WHAT TO PRODUCE:
Transcribe the text in every row below verbatim, line for line. Leave the pictures out of the transcription.

EXTRACTED DATA:
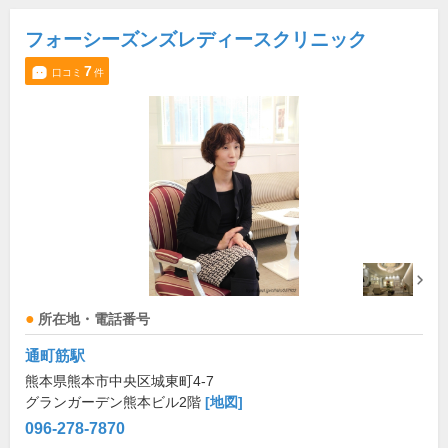
フォーシーズンズレディースクリニック
7
口コミ
件
所在地・電話番号
通町筋駅
熊本県熊本市中央区城東町4-7
グランガーデン熊本ビル2階
[地図]
096-278-7870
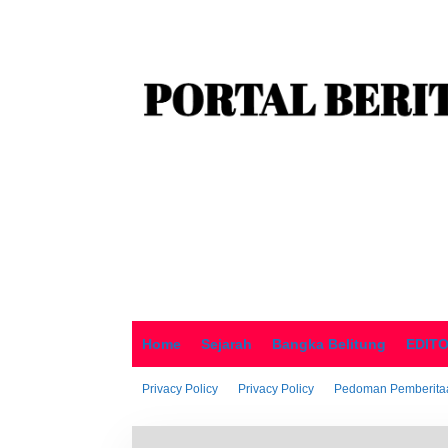
o
n
t
e
n
Home
Sejarah
Bangka Belitung
EDIT
Privacy Policy
Privacy Policy
Pedoman Pemberitaa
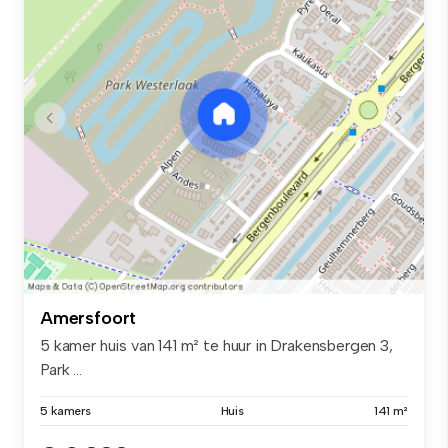
Amersfoort
5 kamer huis van 141 m² te huur in Drakensbergen 3,
Park ...
5 kamers
Huis
141 m²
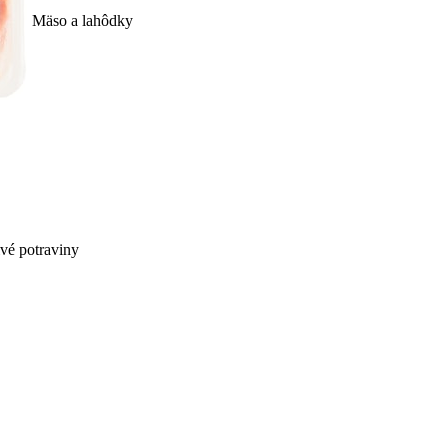
Mäso a lahôdky
ivé potraviny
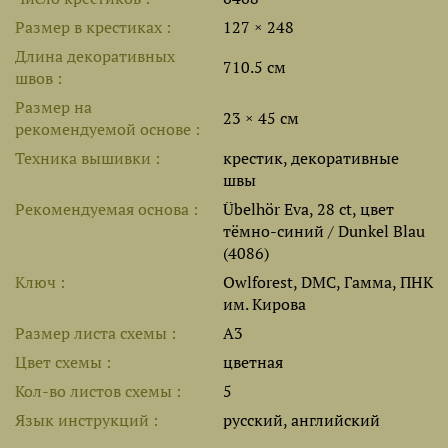
Размер в крестиках
127 × 248
Длина декоративных
710.5 см
швов
Размер на
23 × 45 см
рекомендуемой основе
Техника вышивки
крестик, декоративные
швы
Рекомендуемая основа
Übelhör Eva, 28 ct, цвет
тёмно-синий / Dunkel Blau
(4086)
Ключ
Owlforest, DMC, Гамма, ПНК
им. Кирова
Размер листа cхемы
A3
Цвет схемы
цветная
Кол-во листов схемы
5
Язык инструкций
русский, английский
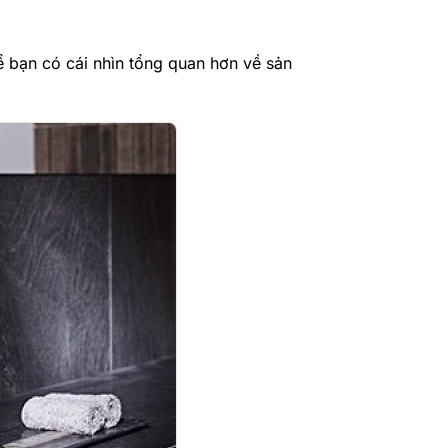
 bạn có cái nhìn tổng quan hơn về sản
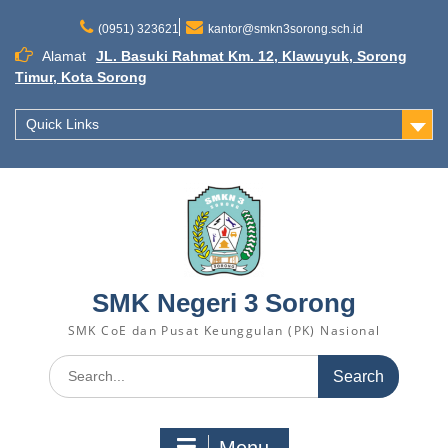
Skip
to
(0951) 323621
kantor@smkn3sorong.sch.id
content
Alamat
JL. Basuki Rahmat Km. 12, Klawuyuk, Sorong
Timur, Kota Sorong
Quick Links
SMK Negeri 3 Sorong
SMK CoE dan Pusat Keunggulan (PK) Nasional
Search
for:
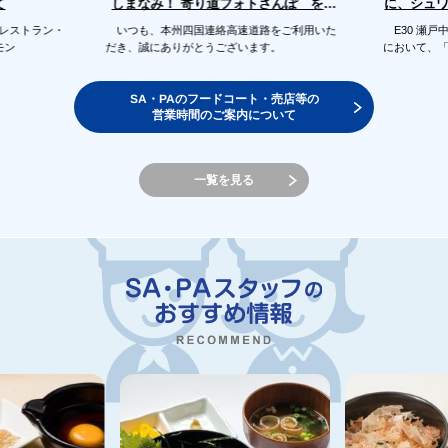
に、シュ
しまなみ！ 寄り道フォトさんぽ を開
て
催します
のレストラン・
いつも、本州四国連絡高速道路をご利用いた
E30 瀬戸
モン
だき、誠にありがとうございます。
において、
SA・PAのフードコート・売店等の
営業時間のご案内について
一覧を見る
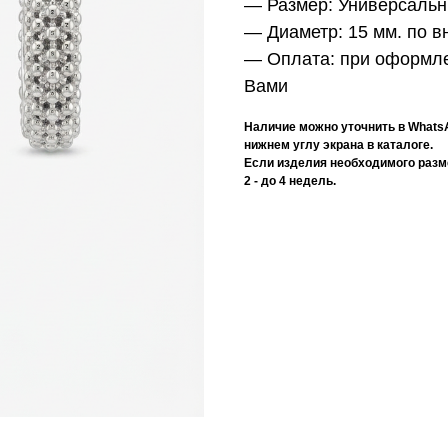
— Размер:
Универсаль
— Диаметр:
15 мм. по 
— Оплата:
при оформле
Вами
Наличие можно уточнить в Whats
нижнем углу экрана в каталоге.
Если изделия необходимого разме
2 - до 4 недель.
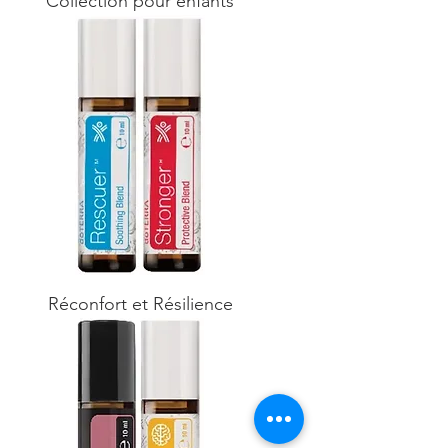
Collection pour enfants
Réconfort et Résilience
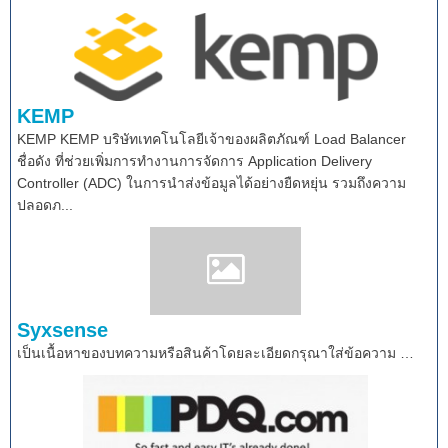
KEMP
KEMP KEMP บริษัทเทคโนโลยีเจ้าของผลิตภัณฑ์ Load Balancer
ชื่อดัง ที่ช่วยเพิ่มการทำงานการจัดการ Application Delivery
Controller (ADC) ในการนำส่งข้อมูลได้อย่างยืดหยุ่น รวมถึงความ
ปลอดภ...
Syxsense
เป็นเนื้อหาของบทความหรือสินค้าโดยละเอียดกรุณาใส่ข้อความ …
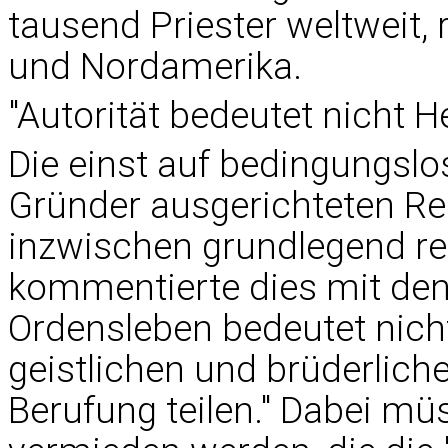
tausend Priester weltweit, 
und Nordamerika.
"Autorität bedeutet nicht H
Die einst auf bedingungsl
Gründer ausgerichteten R
inzwischen grundlegend re
kommentierte dies mit den 
Ordensleben bedeutet nich
geistlichen und brüderliche
Berufung teilen." Dabei mü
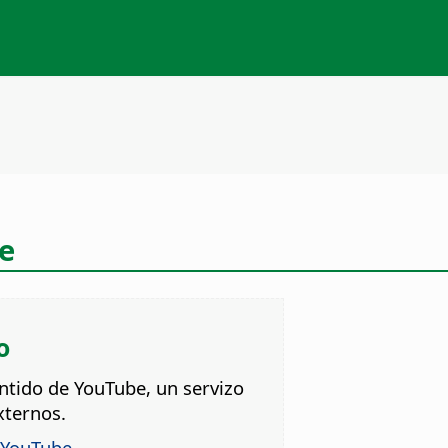
e
o
ontido de YouTube, un servizo
xternos.
o YouTube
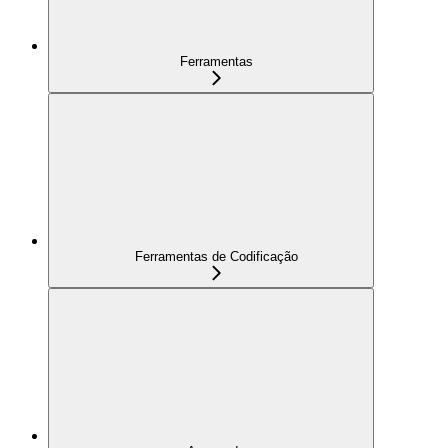
Ferramentas
Ferramentas de Codificação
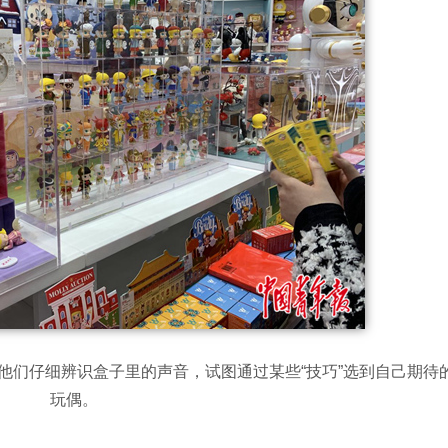
他们仔细辨识盒子里的声音，试图通过某些“技巧”选到自己期待
玩偶。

ANSWER TO THIS PROBLEM:
フォーシーズンズレディースクリニック
7
口コミ
件
所在地・電話番号
通町筋駅
熊本県熊本市中央区城東町4-7
グランガーデン熊本ビル2階
[地図]
096-278-7870
o
n
t
e
n
Home
Sejarah
Bangka Belitung
EDIT
Privacy Policy
Privacy Policy
Pedoman Pemberitaa
Amersfoort
5 kamer huis van 141 m² te huur in Drakensbergen 3,
Park ...
5 kamers
Huis
141 m²
Mäso a lahôdky
ivé potraviny
Размер в крестиках
127 × 248
Длина декоративных
710.5 см
швов
Размер на
23 × 45 см
рекомендуемой основе
Техника вышивки
крестик, декоративные
швы
Рекомендуемая основа
Übelhör Eva, 28 ct, цвет
тёмно-синий / Dunkel Blau
(4086)
Ключ
Owlforest, DMC, Гамма, ПНК
им. Кирова
Размер листа cхемы
A3
Цвет схемы
цветная
Кол-во листов схемы
5
Язык инструкций
русский, английский
 bạn có cái nhìn tổng quan hơn về sản
Skip
to
(0951) 323621
kantor@smkn3sorong.sch.id
content
Alamat
JL. Basuki Rahmat Km. 12, Klawuyuk, Sorong
Timur, Kota Sorong
Quick Links
SMK Negeri 3 Sorong
SMK CoE dan Pusat Keunggulan (PK) Nasional
Search
for:
に、シュ
しまなみ！ 寄り道フォトさんぽ を開
て
催します
のレストラン・
いつも、本州四国連絡高速道路をご利用いた
E30 瀬戸
モン
だき、誠にありがとうございます。
において、
SA・PAのフードコート・売店等の
営業時間のご案内について
一覧を見る
— Размер:
Универсаль
— Диаметр:
15 мм. по 
— Оплата:
при оформле
Вами
Наличие можно уточнить в Whats
нижнем углу экрана в каталоге.
Если изделия необходимого разме
2 - до 4 недель.
Collection pour enfants
Réconfort et Résilience
KEMP
KEMP KEMP บริษัทเทคโนโลยีเจ้าของผลิตภัณฑ์ Load Balancer
ชื่อดัง ที่ช่วยเพิ่มการทำงานการจัดการ Application Delivery
Controller (ADC) ในการนำส่งข้อมูลได้อย่างยืดหยุ่น รวมถึงความ
ปลอดภ...
Syxsense
เป็นเนื้อหาของบทความหรือสินค้าโดยละเอียดกรุณาใส่ข้อความ …
tausend Priester weltweit, 
und Nordamerika.
"Autorität bedeutet nicht H
Die einst auf bedingungsl
Gründer ausgerichteten R
inzwischen grundlegend re
kommentierte dies mit den 
Ordensleben bedeutet nich
geistlichen und brüderliche
Berufung teilen." Dabei mü
e
o
ontido de YouTube, un servizo
xternos.
o YouTube
Ferramentas
Ferramentas de Codificação
他们仔细辨识盒子里的声音，试图通过某些“技巧”选到自己期待
玩偶。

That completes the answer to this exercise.